BRender - History


The company produced its first game Skyline Attack for the Commodore 64. It later produced the 3D Starglider games for the Amiga and Atari ST platforms.

In 1993, Argonaut were working with Nintendo during the early years of the NES and SNES. They developed a prototype of the game Star Fox, initially codenamed "NesGlider" and inspired by their earlier Atari ST and Amiga game Starglider, that they had running on the NES and then some weeks later on a prototype of the SNES. Jez San told Nintendo that this was as good as it could get unless they were allowed to design custom hardware to make the SNES better at 3D. Nintendo said yes, and San hired chip designers and made the Super FX chip (originally codenamed by them the “MARIO chip”). So powerful was the Super FX chip that was used to create the graphics and gameplay that they joked that the Super Nintendo was just a box to hold the chip.

After building the Super FX, they went on to design a chip for Philips for a videogame machine that never came out (codenamed GreenPiece aka CD-I 2) and also designed one for Apple Inc. which was also for a videogame machine that never appeared (codenamed VeggieMagic) – and one for Hasbro – for a Virtual Reality game machine that similarly never appeared (codenamed MatriArc).

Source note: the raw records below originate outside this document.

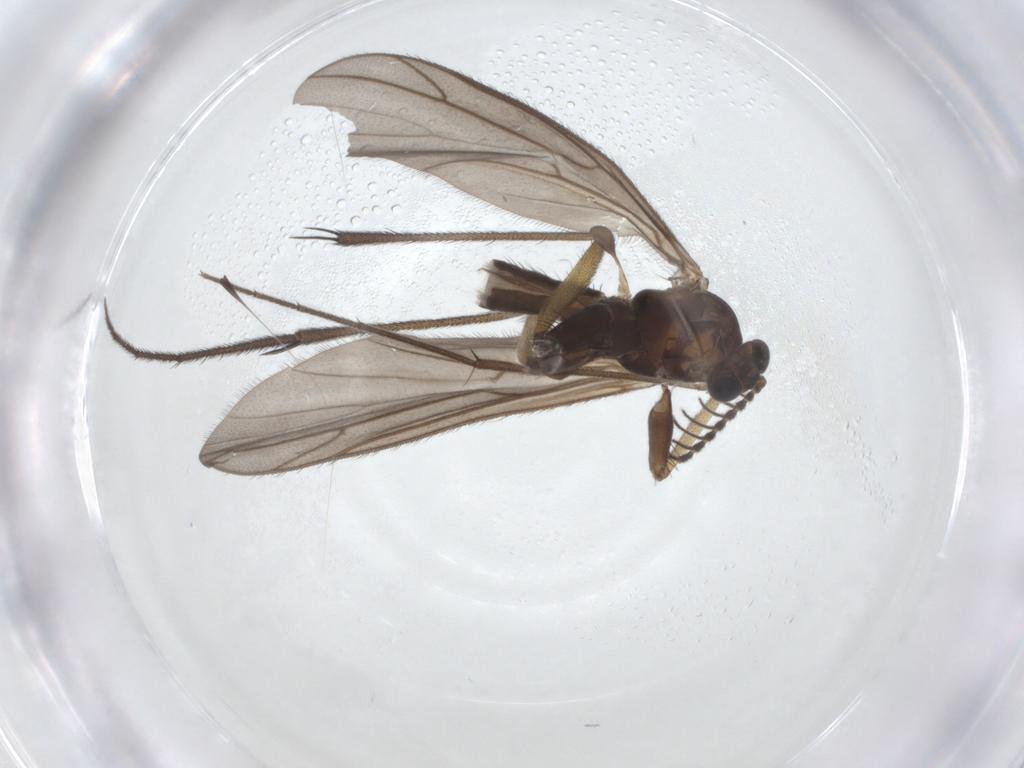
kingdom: Animalia
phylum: Arthropoda
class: Insecta
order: Diptera
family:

In 1996, Argonaut Software was split into Argonaut Technologies Limited (ATL) and Argonaut Software Limited (ASL). With space being a premium at the office on Colindale Avenue, ATL was relocated to an office in the top floor of a separate building; Capitol House on Capitol Way, just around the corner, where they continued the design of CPU and GPU products and maintained 'BRender', Argonaut's proprietary software 3D engine.

In 1997, the two arms of the company once again shared an office as the entire company was moved to a new building in Edgware.

In 1998, ATL was rebranded ARC after the name of their main product (aka Argonaut RISC Core) and became an embedded IP provider.

Argonaut Software Limited became Argonaut Games and was floated in 1999.

In late October 2004, Argonaut Games called in receivers David Rubin & Partners, made 100 employees redundant and was put up for sale. Lack of a constant stream of deals with publishers led to cashflow issues and a profit warning earlier in the year.